About this exercise — Without pictures, repeat the lines of the entries from the one containing "cafiac.com newsletter English" through the last, both ends included, and nothing else.

───── Given records ─────

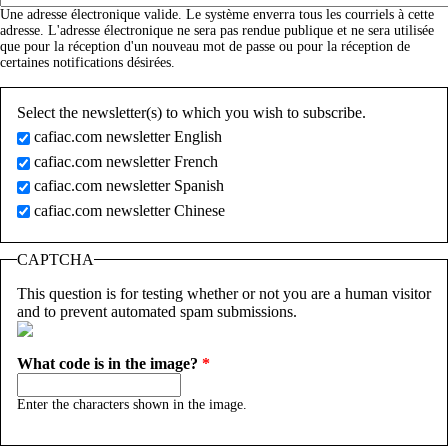
Une adresse électronique valide. Le système enverra tous les courriels à cette
adresse. L'adresse électronique ne sera pas rendue publique et ne sera utilisée
que pour la réception d'un nouveau mot de passe ou pour la réception de
certaines notifications désirées.
Select the newsletter(s) to which you wish to subscribe.
cafiac.com newsletter English
cafiac.com newsletter French
cafiac.com newsletter Spanish
cafiac.com newsletter Chinese
CAPTCHA
This question is for testing whether or not you are a human visitor
and to prevent automated spam submissions.
What code is in the image?
*
Enter the characters shown in the image.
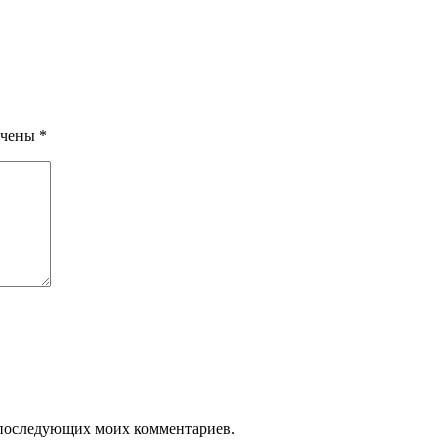
ечены
*
ля последующих моих комментариев.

─────

Answer below —
cafiac.com newsletter English
cafiac.com newsletter French
cafiac.com newsletter Spanish
cafiac.com newsletter Chinese
CAPTCHA
This question is for testing whether or not you are a human visitor
and to prevent automated spam submissions.
What code is in the image?
*
Enter the characters shown in the image.
ечены
*
ля последующих моих комментариев.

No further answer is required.